*Work instructions*
May I please have every record restated word for word, with the images left out?

*Raw data*
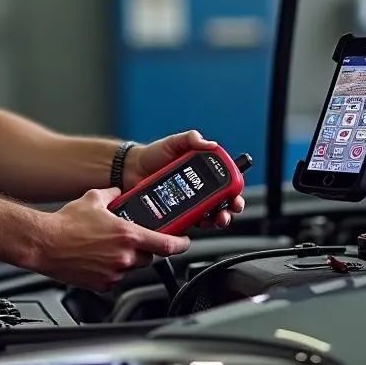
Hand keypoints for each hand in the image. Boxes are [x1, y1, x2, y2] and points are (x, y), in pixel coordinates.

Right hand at [35, 187, 190, 291]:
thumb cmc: (66, 223)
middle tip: (131, 240)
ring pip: (131, 268)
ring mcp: (114, 273)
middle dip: (144, 249)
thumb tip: (119, 193)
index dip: (180, 244)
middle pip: (149, 257)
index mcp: (128, 235)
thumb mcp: (94, 198)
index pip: (167, 245)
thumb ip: (114, 194)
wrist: (44, 243)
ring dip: (126, 259)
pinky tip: (97, 259)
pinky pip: (115, 278)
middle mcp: (124, 256)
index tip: (184, 242)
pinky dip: (111, 270)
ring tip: (107, 248)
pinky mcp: (102, 285)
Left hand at [125, 130, 245, 229]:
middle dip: (228, 211)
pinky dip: (194, 225)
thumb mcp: (174, 142)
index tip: (235, 195)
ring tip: (214, 220)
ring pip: (209, 216)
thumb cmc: (152, 155)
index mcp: (203, 173)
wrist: (130, 170)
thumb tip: (210, 144)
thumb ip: (191, 139)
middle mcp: (198, 189)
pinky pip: (188, 223)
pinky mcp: (176, 214)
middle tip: (226, 211)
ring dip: (216, 221)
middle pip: (221, 204)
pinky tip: (195, 223)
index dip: (235, 191)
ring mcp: (188, 203)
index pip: (226, 183)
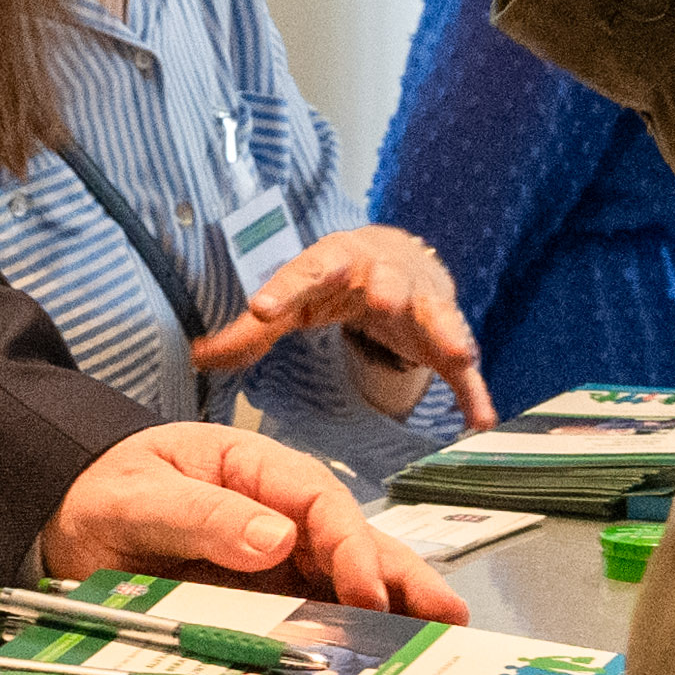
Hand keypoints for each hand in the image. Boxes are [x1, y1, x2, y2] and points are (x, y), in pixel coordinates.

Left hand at [48, 423, 467, 624]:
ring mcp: (269, 553)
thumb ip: (199, 515)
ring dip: (390, 606)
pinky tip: (381, 655)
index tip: (367, 588)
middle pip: (348, 537)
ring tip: (441, 637)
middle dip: (399, 575)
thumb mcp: (133, 499)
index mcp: (248, 466)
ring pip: (341, 576)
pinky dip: (347, 631)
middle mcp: (271, 508)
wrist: (56, 515)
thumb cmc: (93, 492)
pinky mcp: (258, 592)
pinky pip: (309, 609)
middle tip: (448, 615)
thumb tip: (276, 537)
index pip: (318, 498)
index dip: (349, 543)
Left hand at [195, 223, 487, 428]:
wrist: (397, 255)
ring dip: (446, 329)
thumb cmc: (336, 278)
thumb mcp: (293, 296)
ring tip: (457, 350)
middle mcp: (385, 274)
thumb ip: (250, 333)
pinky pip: (463, 366)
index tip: (262, 309)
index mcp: (335, 261)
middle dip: (387, 288)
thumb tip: (194, 358)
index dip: (284, 289)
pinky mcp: (447, 335)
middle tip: (382, 299)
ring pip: (438, 312)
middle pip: (387, 278)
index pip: (305, 271)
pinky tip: (480, 419)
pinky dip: (473, 392)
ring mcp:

*Expected answer*
Hand keypoints for each hand in the image. Boxes are [x1, y1, x2, y2] and points are (x, y), in pixel coordinates.

Right hand at [35, 187, 190, 291]:
thumb cmc: (66, 223)
middle tip: (131, 240)
ring pip: (131, 268)
ring mcp: (114, 273)
middle dip: (144, 249)
thumb tip: (119, 193)
index dip: (180, 244)
middle pip: (149, 257)
index mcp: (128, 235)
thumb mcp: (94, 198)
index pip: (167, 245)
thumb ip: (114, 194)
wrist: (44, 243)
ring dip: (126, 259)
pinky tip: (97, 259)
pinky pip: (115, 278)
middle mcp: (124, 256)
index tip: (184, 242)
pinky dip: (111, 270)
ring tip: (107, 248)
pinky mcp: (102, 285)
Left hand at [125, 130, 245, 229]:
middle dip: (228, 211)
pinky dip: (194, 225)
thumb mcp: (174, 142)
index tip: (235, 195)
ring tip: (214, 220)
ring pip: (209, 216)
thumb cmc: (152, 155)
index mcp: (203, 173)
wrist: (130, 170)
thumb tip: (210, 144)
thumb ip: (191, 139)
middle mcp: (198, 189)
pinky pip: (188, 223)
pinky mcp: (176, 214)
middle tip: (226, 211)
ring dip: (216, 221)
middle pip: (221, 204)
pinky tip: (195, 223)
index dip: (235, 191)
ring mcp: (188, 203)
index pip: (226, 183)
Hand keypoints for each hand in the image. Boxes are [x1, y1, x2, y2] and points are (x, y), in pixel coordinates.

Left hand at [48, 423, 467, 624]:
ring mcp: (269, 553)
thumb ip: (199, 515)
ring dip: (390, 606)
pinky tip: (381, 655)
index tip: (367, 588)
middle pip: (348, 537)
ring tip: (441, 637)
middle dip: (399, 575)
thumb mcp: (133, 499)
index mcp: (248, 466)
ring pip: (341, 576)
pinky dip: (347, 631)
middle mcp: (271, 508)
wrist: (56, 515)
thumb cmc: (93, 492)
pinky mcp: (258, 592)
pinky pip: (309, 609)
middle tip: (448, 615)
thumb tip: (276, 537)
index pip: (318, 498)
index dip: (349, 543)
Left hand at [195, 223, 487, 428]:
wrist: (397, 255)
ring dip: (446, 329)
thumb cmc: (336, 278)
thumb mcp: (293, 296)
ring tip: (457, 350)
middle mcp: (385, 274)
thumb ip: (250, 333)
pinky pip: (463, 366)
index tip: (262, 309)
index mcp: (335, 261)
middle dip: (387, 288)
thumb tip: (194, 358)
index dip: (284, 289)
pinky mcp: (447, 335)
middle tip: (382, 299)
ring pip: (438, 312)
middle pip: (387, 278)
index pip: (305, 271)
pinky tip: (480, 419)
pinky dip: (473, 392)
ring mcp:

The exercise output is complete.